# Camera error and HP Touchpad Keyboard can't pair



## _ThaNerd_ (Sep 20, 2011)

I got 2 issues which I can't find any info on here:

Whenever I press on the camera icon in CM7 A3 I get "Camera error Cannot connect to camera"
Tried going through the mentioned details regarding pairing my BT HP Touchpad Keyboard without success (it is paired in WebOS and I did try the "0000" method mentioned in a thread on here). It just won't connect!


----------



## scifan (Aug 22, 2011)

So, when you're connecting it, you enter 0000 as your password for it on the touchpad, then type 0000 on your bt keyboard and press enter.

I use the stock keyboard with the touchpad pretty much every day at work.


----------



## moshe5368 (Oct 23, 2011)

The camera is a known issue with cm7 ATM and there is no known workaround.
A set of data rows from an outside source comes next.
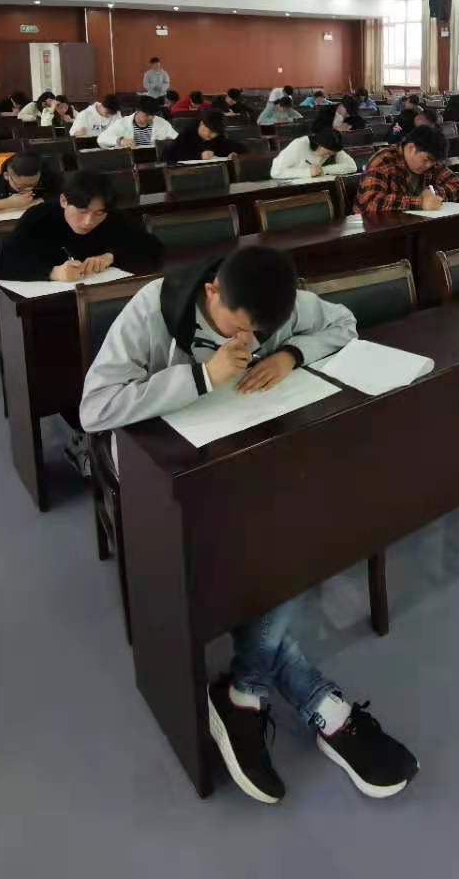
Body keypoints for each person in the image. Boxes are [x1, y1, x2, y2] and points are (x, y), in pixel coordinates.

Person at [78, 245, 417, 804]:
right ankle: (318, 705)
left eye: (258, 333)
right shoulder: (153, 309)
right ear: (212, 291)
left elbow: (342, 322)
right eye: (236, 327)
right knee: (265, 549)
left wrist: (291, 356)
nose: (247, 340)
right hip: (158, 465)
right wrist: (201, 376)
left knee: (286, 534)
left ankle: (244, 695)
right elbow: (95, 408)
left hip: (238, 441)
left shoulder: (272, 301)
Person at [0, 170, 162, 282]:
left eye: (98, 213)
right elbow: (2, 265)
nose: (88, 221)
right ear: (64, 201)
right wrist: (53, 272)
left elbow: (152, 247)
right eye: (82, 211)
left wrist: (110, 256)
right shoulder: (39, 217)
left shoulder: (111, 215)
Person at [355, 126, 459, 215]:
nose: (429, 166)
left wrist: (432, 194)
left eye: (433, 162)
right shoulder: (384, 160)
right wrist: (420, 202)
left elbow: (458, 186)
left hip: (411, 224)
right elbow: (370, 203)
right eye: (426, 160)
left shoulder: (432, 162)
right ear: (411, 148)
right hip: (374, 230)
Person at [271, 127, 357, 179]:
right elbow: (276, 172)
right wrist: (308, 172)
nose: (328, 156)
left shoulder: (333, 146)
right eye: (327, 153)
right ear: (319, 144)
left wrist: (324, 170)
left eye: (331, 154)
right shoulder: (299, 145)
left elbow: (352, 166)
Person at [98, 97, 178, 149]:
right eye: (147, 115)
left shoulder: (161, 123)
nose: (151, 118)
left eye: (153, 115)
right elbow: (101, 139)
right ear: (137, 110)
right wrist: (120, 140)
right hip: (131, 161)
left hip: (155, 160)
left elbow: (177, 139)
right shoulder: (122, 123)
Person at [166, 110, 234, 163]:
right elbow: (171, 154)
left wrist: (232, 153)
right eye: (209, 131)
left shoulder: (218, 134)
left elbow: (227, 146)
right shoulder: (187, 133)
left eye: (214, 133)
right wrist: (199, 156)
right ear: (202, 123)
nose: (210, 135)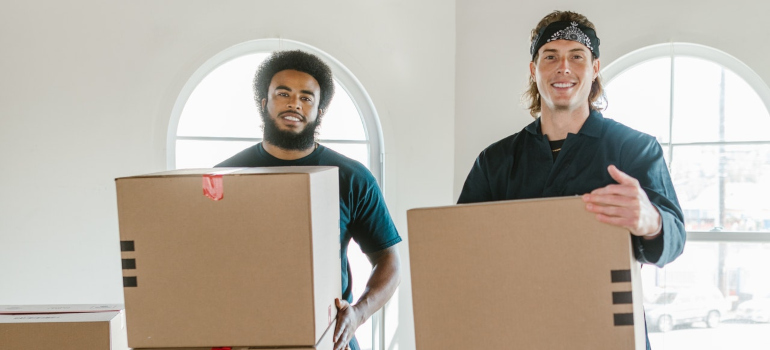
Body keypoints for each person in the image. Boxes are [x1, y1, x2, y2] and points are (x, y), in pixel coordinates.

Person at [457, 10, 686, 349]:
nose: (563, 67)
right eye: (550, 56)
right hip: (519, 332)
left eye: (576, 56)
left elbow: (675, 239)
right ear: (534, 71)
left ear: (594, 69)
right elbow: (460, 247)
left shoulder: (634, 149)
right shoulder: (495, 161)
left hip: (607, 334)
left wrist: (651, 220)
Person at [217, 50, 401, 350]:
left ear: (318, 111)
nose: (294, 103)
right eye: (283, 93)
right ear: (264, 103)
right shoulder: (225, 176)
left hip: (328, 337)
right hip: (248, 336)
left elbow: (389, 260)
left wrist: (358, 314)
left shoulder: (351, 177)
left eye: (306, 97)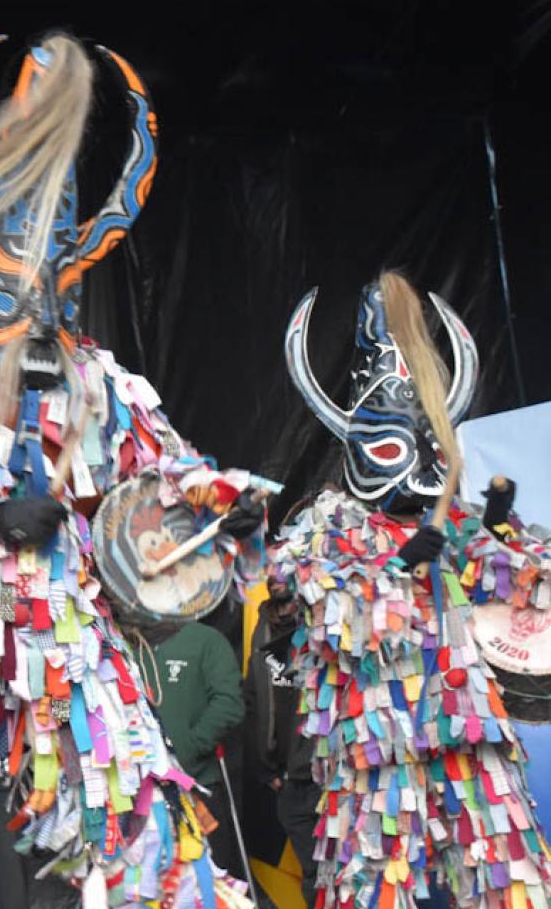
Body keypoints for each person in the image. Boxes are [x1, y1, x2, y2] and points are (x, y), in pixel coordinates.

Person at [0, 31, 260, 908]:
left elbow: (165, 481)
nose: (29, 299)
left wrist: (223, 509)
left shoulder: (95, 380)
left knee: (135, 804)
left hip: (71, 636)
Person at [271, 273, 551, 908]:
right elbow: (325, 616)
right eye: (398, 445)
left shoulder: (452, 524)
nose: (419, 470)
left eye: (427, 447)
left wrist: (505, 529)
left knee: (503, 877)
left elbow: (521, 585)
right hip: (376, 757)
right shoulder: (326, 528)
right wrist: (396, 567)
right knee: (374, 879)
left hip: (466, 739)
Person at [128, 619, 246, 877]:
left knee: (205, 883)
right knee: (149, 886)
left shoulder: (204, 639)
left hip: (196, 787)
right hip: (137, 797)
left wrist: (187, 748)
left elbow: (229, 704)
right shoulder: (121, 643)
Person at [244, 578, 319, 909]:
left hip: (320, 772)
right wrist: (265, 766)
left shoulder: (319, 620)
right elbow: (252, 698)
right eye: (269, 569)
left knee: (326, 872)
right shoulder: (263, 626)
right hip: (286, 777)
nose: (273, 577)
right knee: (314, 872)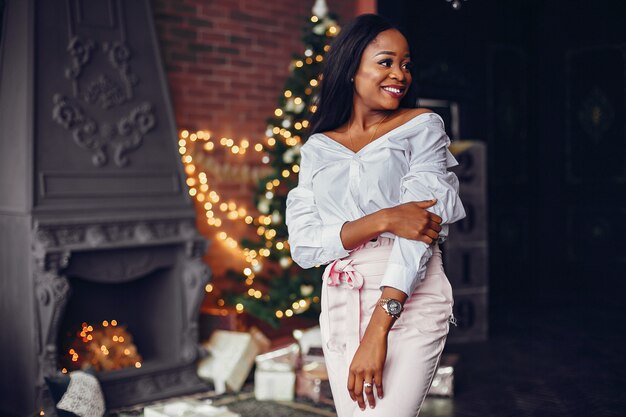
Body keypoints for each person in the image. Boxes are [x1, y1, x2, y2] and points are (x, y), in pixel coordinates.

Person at [285, 14, 466, 417]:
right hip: (341, 298)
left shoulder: (421, 127)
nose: (399, 74)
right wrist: (384, 218)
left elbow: (419, 229)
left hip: (407, 293)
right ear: (351, 68)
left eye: (405, 64)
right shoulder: (318, 147)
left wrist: (377, 330)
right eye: (386, 62)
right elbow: (305, 245)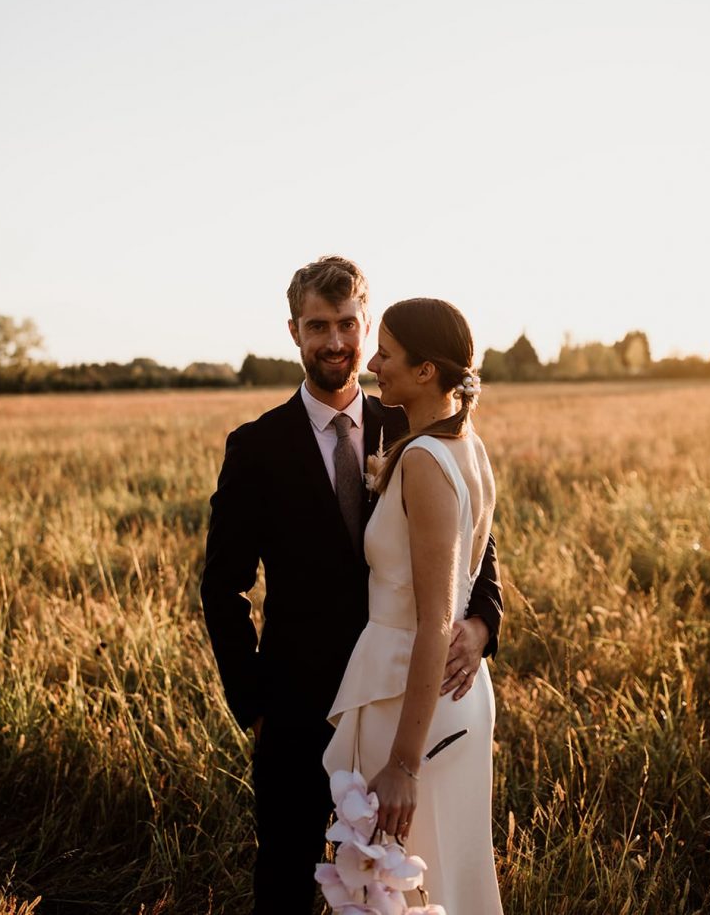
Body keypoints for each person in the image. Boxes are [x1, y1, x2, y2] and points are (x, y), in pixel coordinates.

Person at [201, 258, 503, 915]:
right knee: (285, 873)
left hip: (400, 699)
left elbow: (475, 548)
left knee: (398, 885)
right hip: (296, 707)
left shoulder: (410, 422)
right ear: (294, 331)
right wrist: (252, 699)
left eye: (347, 324)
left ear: (366, 329)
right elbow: (222, 586)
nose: (335, 341)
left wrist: (480, 624)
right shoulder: (255, 447)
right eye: (318, 326)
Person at [323, 297, 503, 914]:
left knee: (403, 888)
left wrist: (403, 764)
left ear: (427, 370)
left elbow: (433, 621)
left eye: (388, 353)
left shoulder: (425, 461)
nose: (372, 363)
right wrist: (477, 624)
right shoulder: (466, 444)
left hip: (410, 694)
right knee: (451, 877)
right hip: (456, 695)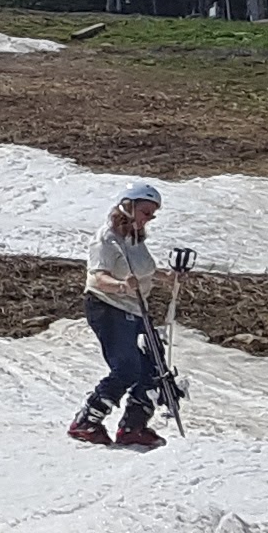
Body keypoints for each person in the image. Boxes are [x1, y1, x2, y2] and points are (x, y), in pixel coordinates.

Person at [70, 181, 178, 449]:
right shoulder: (106, 239)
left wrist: (166, 276)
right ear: (127, 206)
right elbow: (98, 277)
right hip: (107, 307)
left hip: (135, 308)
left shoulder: (134, 238)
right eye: (145, 212)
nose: (148, 219)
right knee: (127, 367)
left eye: (152, 214)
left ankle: (134, 426)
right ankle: (87, 421)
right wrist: (121, 286)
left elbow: (142, 271)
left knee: (154, 366)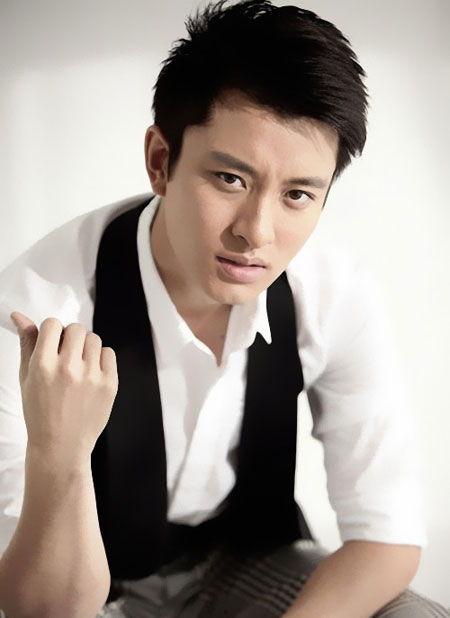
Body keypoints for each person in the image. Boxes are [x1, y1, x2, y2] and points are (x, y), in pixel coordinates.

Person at [0, 0, 448, 616]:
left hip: (247, 563)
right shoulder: (33, 312)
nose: (256, 232)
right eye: (230, 179)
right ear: (161, 161)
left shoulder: (335, 293)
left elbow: (387, 534)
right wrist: (61, 456)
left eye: (298, 194)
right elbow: (43, 609)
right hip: (88, 580)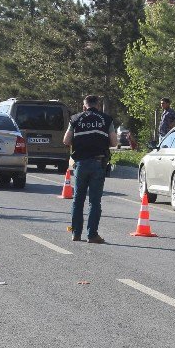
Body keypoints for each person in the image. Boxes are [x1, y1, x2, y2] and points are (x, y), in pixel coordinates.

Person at [63, 95, 117, 244]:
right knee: (94, 201)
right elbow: (114, 142)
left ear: (84, 106)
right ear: (98, 106)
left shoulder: (75, 119)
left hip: (81, 163)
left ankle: (76, 233)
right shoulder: (106, 119)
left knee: (78, 199)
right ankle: (92, 235)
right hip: (98, 163)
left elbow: (66, 140)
As has been mentioned, the BT keyboard should not be an issue. I have a logitech BT keyboard for the iPad and it pairs and connects fine. I use it daily. If you are having problems connecting, go to BT settings, long press on the keyboard and forget it. Then turn the keyboard on and find it using discovery, select pair, type 0000 on the TP and then 0000 on the keyboard, it should connect. If not, there may be an issue with your keyboard.

Sent from my Touchpad using Tapatalk


----------



## _ThaNerd_ (Sep 20, 2011)

CoolI thanks! Forgot to press "enter" at the end...

Sucks for the Camera issue though


----------